L'évaluation est le deuxième enjeu du titre VI. La création, en 2006, de l'Agence d'évaluation de la recherche et de l'enseignement supérieur (AERES), a lancé notre pays sur la voie de l'évaluation indépendante. Lors des Assises, plusieurs voix se sont élevées pour demander qu'on améliore le dispositif actuel. À cette fin, le texte propose de créer un Haut conseil de l'évaluation de la recherche et de l'enseignement supérieur, dont la mission ne sera pas tant d'évaluer directement, même s'il pourra le faire ponctuellement, mais de garantir la qualité de l'évaluation et de l'auto-évaluation des organismes. Il sera régi par un conseil d'administration assisté d'un conseil d'orientation scientifique. Par amendement, je vous proposerai de lui donner le nom de Haute autorité, de clarifier l'article 49 qui définit ses missions et de faire du conseil d'orientation scientifique un comité d'orientation scientifique.

L'article 55 porte sur les activités de transfert.

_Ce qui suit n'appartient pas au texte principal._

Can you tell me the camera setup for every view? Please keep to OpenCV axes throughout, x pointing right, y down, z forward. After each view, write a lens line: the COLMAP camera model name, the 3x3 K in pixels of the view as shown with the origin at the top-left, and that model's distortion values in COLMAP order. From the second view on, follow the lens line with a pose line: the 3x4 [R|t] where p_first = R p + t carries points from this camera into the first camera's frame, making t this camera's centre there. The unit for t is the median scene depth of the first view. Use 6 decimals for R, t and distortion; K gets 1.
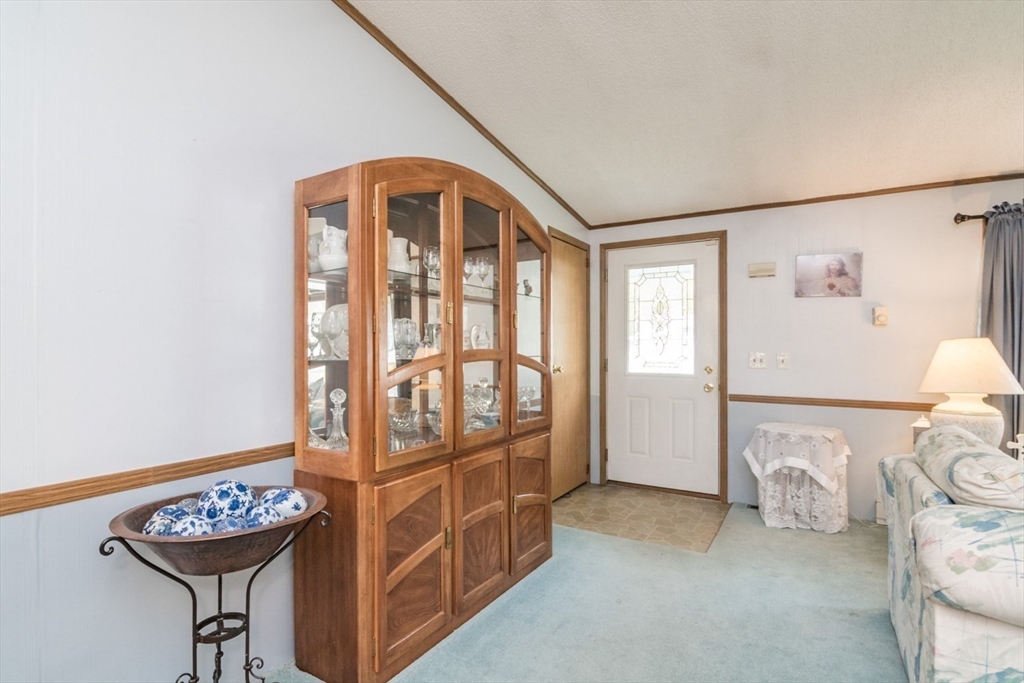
lens RADIAL K [[507.5, 0, 509.1], [0, 507.5, 348.1], [0, 0, 1]] dist [0.004391, -0.007113]
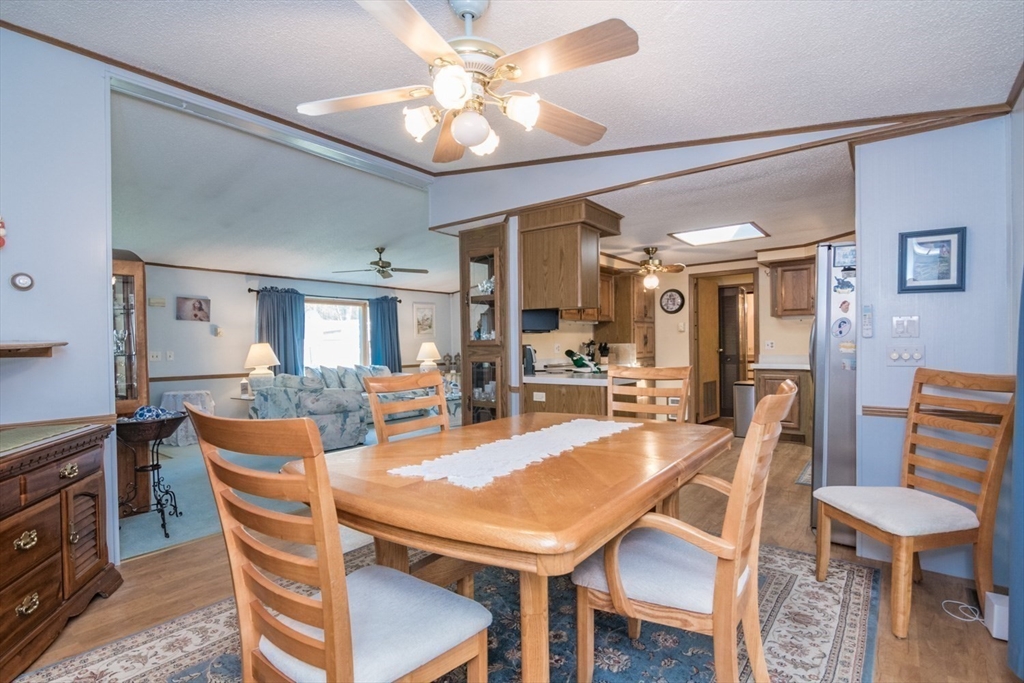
lens RADIAL K [[507.5, 0, 511.6], [0, 507.5, 351.7], [0, 0, 1]] dist [0.004391, -0.007113]
pose [[0.128793, -0.017833, 0.991511, -1.168953], [0.012347, 0.999790, 0.016378, -0.004229], [-0.991595, 0.010133, 0.128987, -0.431038]]
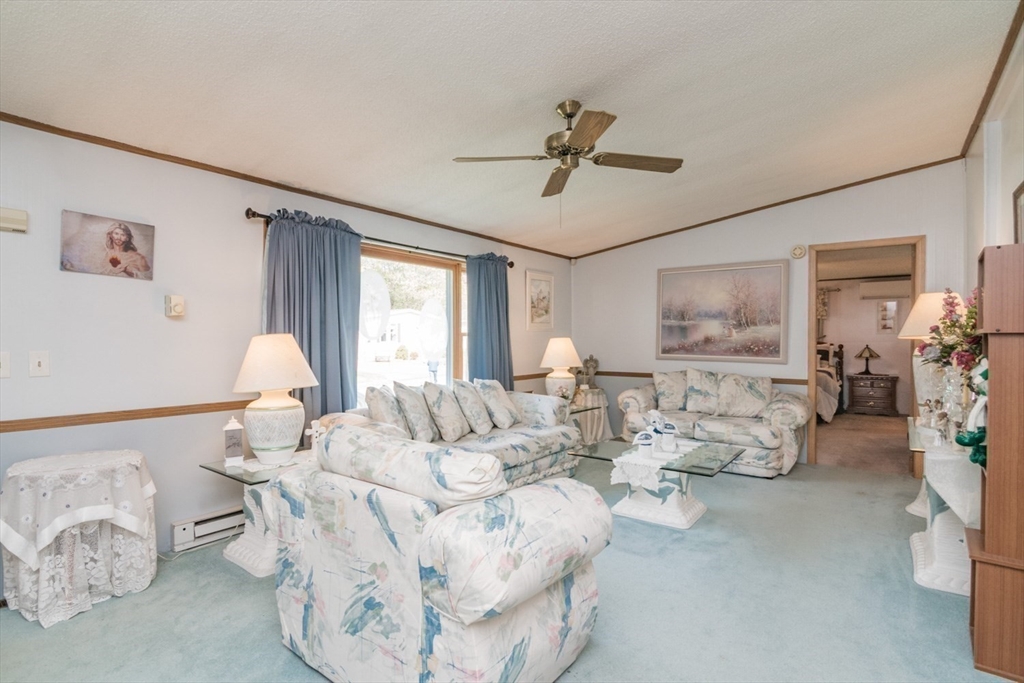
lens RADIAL K [[507.5, 0, 502.1], [0, 507.5, 345.3], [0, 0, 1]] dist [0.004391, -0.007113]
pose [[0.135768, -0.010738, 0.990682, -0.034403], [-0.001679, 0.999937, 0.011068, -0.008222], [-0.990739, -0.003166, 0.135742, 0.359063]]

Tout chercheur qui aura fait une découverte dans le cadre d'un projet financé par des fonds publics devra la déclarer auprès de l'organisme employeur. Ensuite, au lieu de se perdre dans les laboratoires, les inventions devront remonter vers la direction des organismes et être sanctionnées par un brevet, première étape du transfert. L'employeur les valorisera d'abord auprès des PME de l'Union européenne. Je soutiendrai un amendement visant à faciliter le transfert en instaurant un mandataire unique quand le brevet peut avoir plusieurs propriétaires publics, ce qui arrive dans les unités mixtes.

Le transfert est essentiel pour que la recherche serve la compétitivité et aide notre économie à trouver sa place dans la compétition mondiale. Répéter que l'innovation est la clé de l'avenir ne suffit pas. Il faut passer de l'incantation à la réalité. C'est pourquoi le transfert doit devenir une des missions essentielles de l'enseignement supérieur et de la recherche.

Ainsi, le titre VI du projet de loi rend toute sa place à l'articulation entre recherche fondamentale ou technologique, et développement économique. Il installe durablement dans notre pays, en réglant les problèmes que posait l'AERES, l'évaluation indépendante, indispensable pour faire reconnaître nos travaux à l'international. Enfin, il fait du transfert une mission clé de l'enseignement supérieur et de la recherche. Pour toutes ces raisons, je vous propose d'émettre un avis favorable à son adoption.